D. LA DIFFICILE ADAPTATION AU PRINCIPE DE RENFLOUEMENT INTERNE
1. La mise en application effective du renflouement
Le pilier résolution de l'Union bancaire, tout juste constitué, apparaît déjà fragilisé. L'entrée en vigueur des règles de renflouement, depuis le 1 er janvier 2016, au sein de l'Union bancaire ne se fait, en effet, pas sans difficulté. Le renflouement interne entraîne un transfert des risques supportés jusqu'alors par les États vers les créanciers privés. Il s'agit théoriquement d'un retour vertueux vers une discipline de marché où les investisseurs, conscients de la forte réduction du soutien implicite de l'État, exigeraient une rentabilité supérieure en fonction du profil de risque de la banque émettrice. Mais avant même que la théorie ne rejoigne la réalité, des inquiétudes s'expriment sur le risque de propagation induit par le principe même du renflouement interne. En effet, une part importante des dettes bancaires est détenue par d'autres banques, des fonds de pension, des compagnies d'assurance. Dès lors, une application du renflouement interne serait de nature à faciliter la propagation d'une crise financière à d'autres acteurs. Des doutes s'expriment aussi sur la mise en application effective du renflouement , tant au sein de l'Union bancaire que de l'Union européenne, car elle se heurte à un environnement où les droits de la faillite sont multiples et la hiérarchie des créanciers hétérogène. Une initiative législative de la Commission en la matière est envisagée avant la fin de l'année.

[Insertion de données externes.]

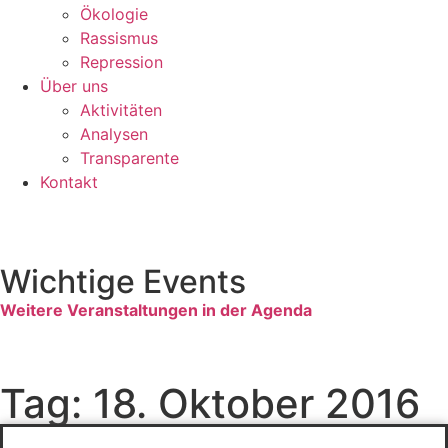
Ökologie
Rassismus
Repression
Über uns
Aktivitäten
Analysen
Transparente
Kontakt
Wichtige Events
Weitere Veranstaltungen in der Agenda
Tag: 18. Oktober 2016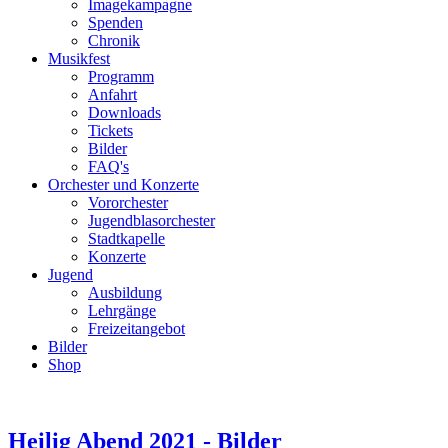
Imagekampagne
Spenden
Chronik
Musikfest
Programm
Anfahrt
Downloads
Tickets
Bilder
FAQ's
Orchester und Konzerte
Vororchester
Jugendblasorchester
Stadtkapelle
Konzerte
Jugend
Ausbildung
Lehrgänge
Freizeitangebot
Bilder
Shop
Heilig Abend 2021 - Bilder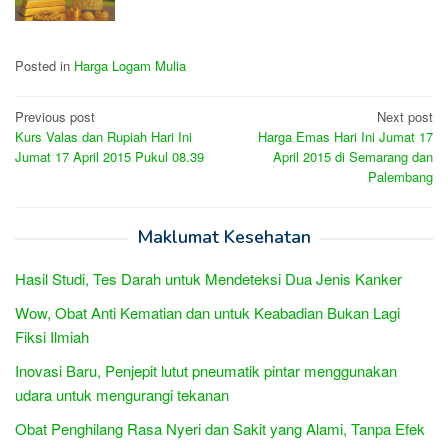
Posted in
Harga Logam Mulia
Post
Previous post
Next post
Kurs Valas dan Rupiah Hari Ini
Harga Emas Hari Ini Jumat 17
navigation
Jumat 17 April 2015 Pukul 08.39
April 2015 di Semarang dan
Palembang
Maklumat Kesehatan
Hasil Studi, Tes Darah untuk Mendeteksi Dua Jenis Kanker
Wow, Obat Anti Kematian dan untuk Keabadian Bukan Lagi
Fiksi Ilmiah
Inovasi Baru, Penjepit lutut pneumatik pintar menggunakan
udara untuk mengurangi tekanan
Obat Penghilang Rasa Nyeri dan Sakit yang Alami, Tanpa Efek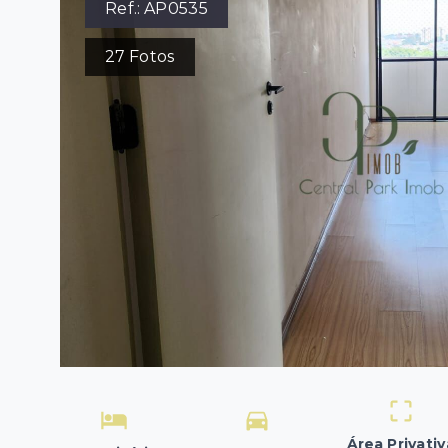
Ref.:
AP0535
27
Fotos
Área Privativ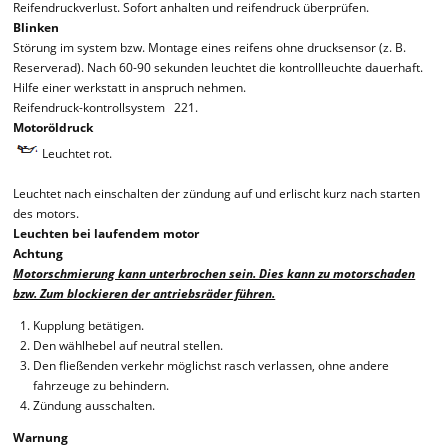
Reifendruckverlust. Sofort anhalten und reifendruck überprüfen.
Blinken
Störung im system bzw. Montage eines reifens ohne drucksensor (z. B.
Reserverad). Nach 60-90 sekunden leuchtet die kontrollleuchte dauerhaft.
Hilfe einer werkstatt in anspruch nehmen.
Reifendruck-kontrollsystem 221.
Motoröldruck
Leuchtet rot.
Leuchtet nach einschalten der zündung auf und erlischt kurz nach starten
des motors.
Leuchten bei laufendem motor
Achtung
Motorschmierung kann unterbrochen sein. Dies kann zu motorschaden
bzw. Zum blockieren der antriebsräder führen.
Kupplung betätigen.
Den wählhebel auf neutral stellen.
Den fließenden verkehr möglichst rasch verlassen, ohne andere
fahrzeuge zu behindern.
Zündung ausschalten.
Warnung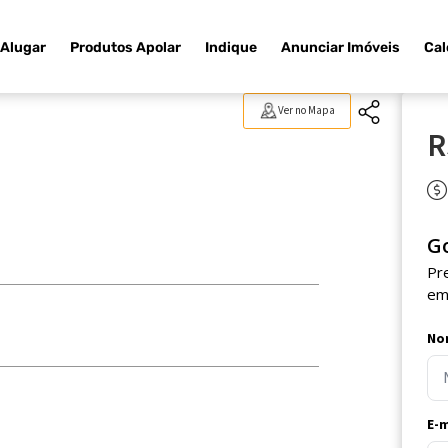
Alugar
Produtos Apolar
Indique
Anunciar Imóveis
Cal
Ver no Mapa
R
G
Pr
em
No
E-m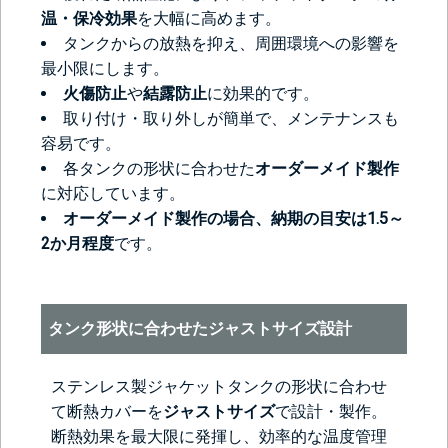
温・保冷効果
を大幅に高めます。
タンクからの放熱を抑え、周囲環境への影響を
最小限にします。
火傷防止
や
結露防止
に効果的です。
取り付け・取り外しが簡単で、メンテナンスも
容易です。
各タンクの形状に合わせた
オーダーメイド製作
に対応しています。
オーダーメイド製作の場合、納期の目安は1.5～
2か月程度
です。
タンク形状に合わせたジャストサイズ設計
ステンレス製ジャケットタンクの形状に合わせ
て断熱カバーを
ジャストサイズ
で設計・製作。
断熱効果を最大限に発揮し、効率的な温度管理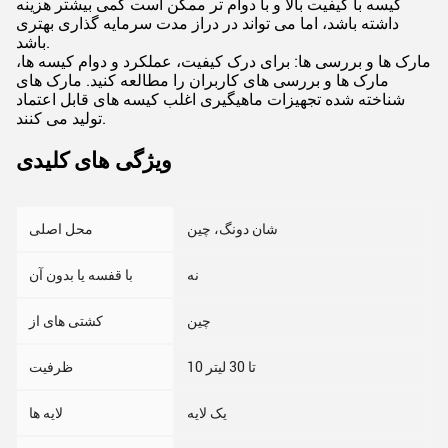
کیسه با کیفیت بالا و با دوام تر ممکن است کمی بیشتر هزینه
داشته باشد، اما می تواند در دراز مدت سرمایه گذاری بهتری
باشد.
مارک ها و بررسی ها: برای درک کیفیت، عملکرد و دوام کیسه ها،
مارک ها و بررسی های کاربران را مطالعه کنید. مارک های
شناخته شده تجهیزات ماهیگیری اغلب کیسه های قابل اعتماد
تولید می کنند.
ویژگی های کلیدی
شان دونگ، چین
محل اصلی
نه
با قفسه یا بدون آن
چین
کشتی های از
10 تا 30 لیتر
ظرفیت
یک لایه
لایه ها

2. Les initiatives alternatives au renflouement
Certains États membres ont d'ailleurs préféré anticiper l'entrée en vigueur des règles du renflouement interne en procédant à des opérations préventives de nettoyage de leur secteur bancaire. Cela a été le cas en Italie avec le sauvetage de quatre banques italiennes ( Banca Marche, Banca Etruria, Carif, Carichieti, Banca Tercas ) dont le renflouement des pertes, pourtant limité à des obligations subordonnées, a causé beaucoup d'émotion et de contestation. Cela a été aussi le cas au Portugal, avec la mise en résolution de la BANIF et de Banco Esperito Santo avec, pour cette dernière, un appel en renflouement rétroactif de certains détenteurs de dettes seniors... Depuis l'entrée en vigueur des règles de renflouement européennes, les solutions alternatives au renflouement interne semblent être privilégiées. En janvier 2016, le gouvernement italien a mis en place un dispositif permettant la cession puis la titrisation des créances douteuses des banques italiennes, qui sont estimées à 360 milliards d'euros, vers des structures de défaisance privées bénéficiant partiellement de la garantie de l'État. Plus récemment encore, un fonds d'investissement financé à hauteur de 6 milliards d'euros par les banques et les compagnies d'assurances italiennes doit permettre de venir au soutien du secteur bancaire national. Ces initiatives constituent un signal d'alerte qui laisse présager de difficulté à mettre en place les principes de résolution harmonisés pourtant essentiels à l'ensemble du dispositif de l'Union bancaire.